1. Stream execution environment - Every Flink streaming application requires an environment in which the streaming program is executed.
Flink framework provides the class org.apache.flink.streaming.api.environment.StreamExecutionEnvironment as the environment context in which the streaming program is executed. Flink framework provides sub-classes such as LocalStreamEnvironment - which executes the program in a local JVM, and RemoteStreamEnvironment which executes the streaming program on a remote environment.
Usually you just have to call the getExecutionEnvironment() method on the StreamExecutionEnvironment which returns the appropriate environment based on the context.
final StreamExecutionEnvironment env = StreamExecutionEnvironment.getExecutionEnvironment();
2. Data sources Data sources are applications or data stores from which the Flink application will read the input data from.
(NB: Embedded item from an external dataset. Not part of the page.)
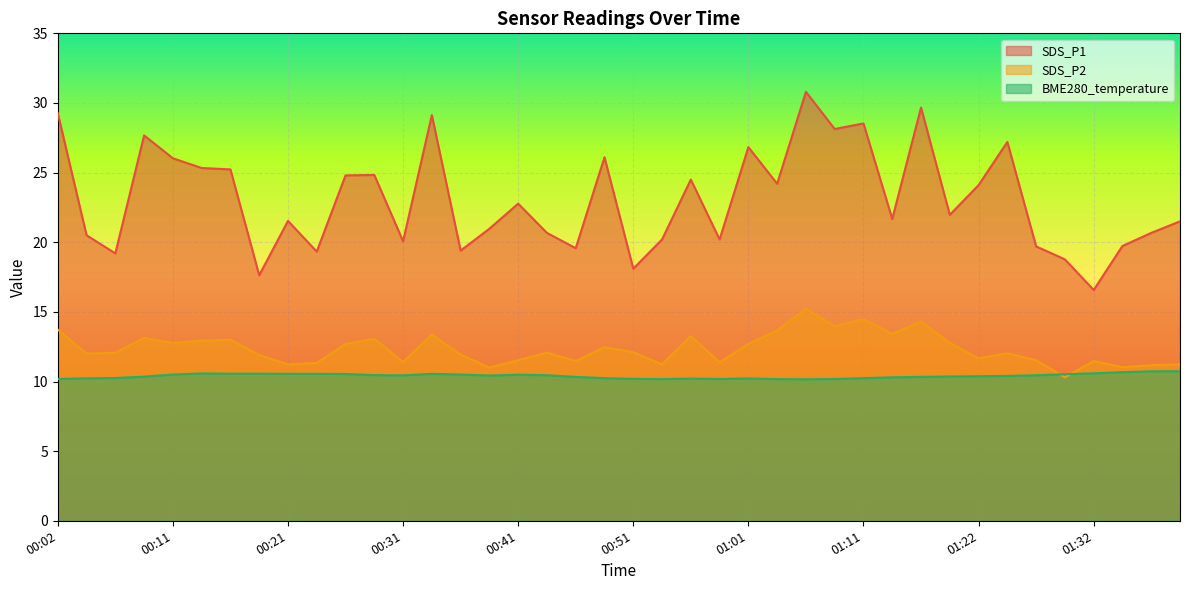

Between 00:51 and 00:31, which is larger?

00:31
In a Flink application you attach a data source to the stream execution environment by using the addSource() method - env.addSource(sourceFunction)
Flink framework comes with support for several in-built data sources that are...
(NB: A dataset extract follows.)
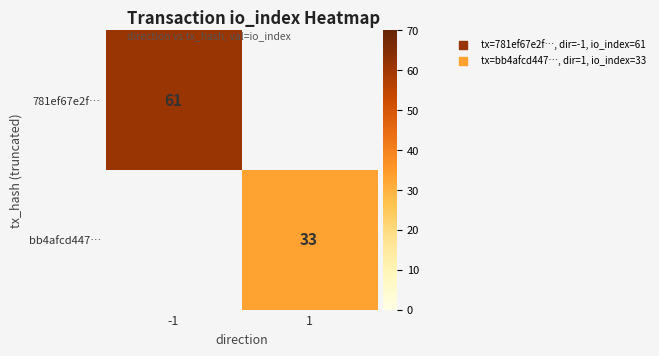

Is the value of 781ef67e2f… at -1 greater than the value of bb4afcd447… at 1?

Yes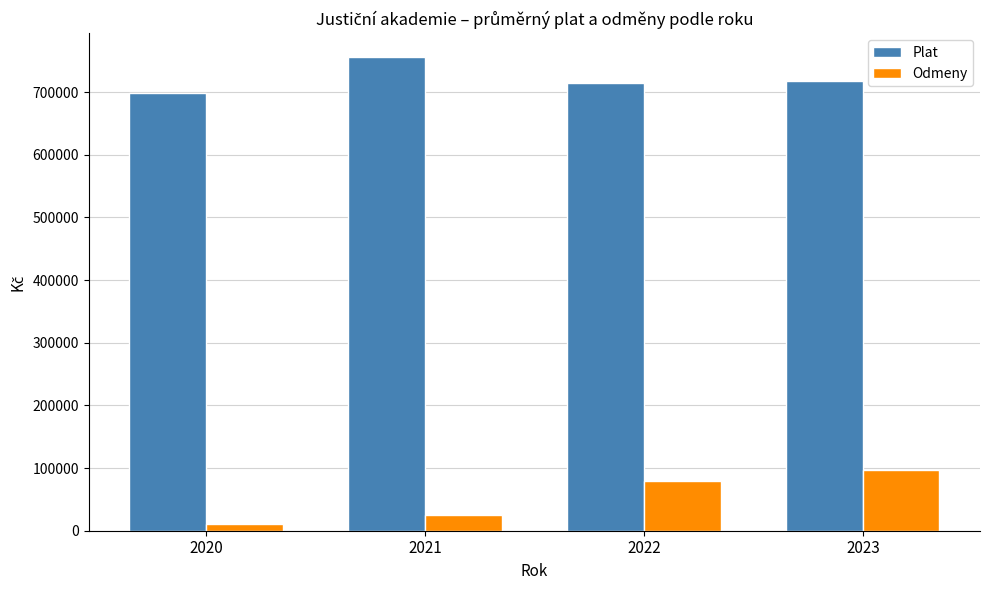

What is the difference between the maximum and minimum values in the Odmeny series?

87333.3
file-based - env.readFile(...)
socket-based - env.sockettextStream(...)
collection-based - env.fromCollection(...)
You can also attach a custom source, such as a source for Apache Kafka - env.addSource(new FlinkKafkaConsumer<>(...))
3. Data streams and transformation operations - Input data from data sources are read by the Flink application in the form of data streams. Flink framework provides the org.apache.flink.streaming.api.datastream.DataStream class, on which operations can be applied to transform the data.
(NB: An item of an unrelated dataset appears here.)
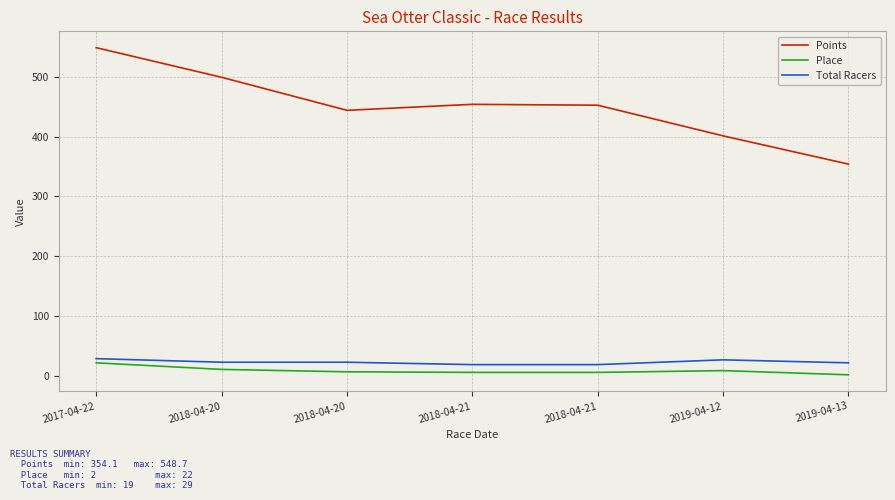

At which label does Place first exceed 7?

2017-04-22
Flink framework provides many transformation functions that can be applied on the data stream such as ...
mapping functions - dataStream.map(...)
filtering functions - dataStream.filter(...)
partitioning functions - dataStream.keyBy(...)
reducing functions - keyedStream.reduce(...)
and more ...
4. Data sinks - The transformed data from data streams are consumed by data sinks which output the data to external systems. Flink framework comes with support for a variety of built-in output formats such as ...
file-based - dataStream.writeAsText()
socket-based - dataStream.writeToScoket()
and more ...
You can also attach a custom sink, such as a sink for Apache Kafka - dataSource.addSink(...)
What are the main architectural components of Flink?
JobManager and TaskManager are the main components of Flink.
JobManager - Flink client triggers the execution of a Flink application by preparing a dataflow and sending it to the JobManager. The JobManager is responsible for coordinating the distributed execution of Flink applications like deciding when to schedule tasks, manage finished tasks, manage and coordinate recovery of task failures, coordinate checkpoints etc.
JobManager contains three different components.
ResourceManager
Dispatcher
JobMaster
TaskManager - TaskManager is responsible for executing the tasks of the dataflow. There can be one or more TaskManagers. JobManagers connect to TaskManagers and assign them tasks to execute.
A TaskManager contains one or more task slots, with each task slot executing a task (consisting of one or more sub-tasks) in a separate thread.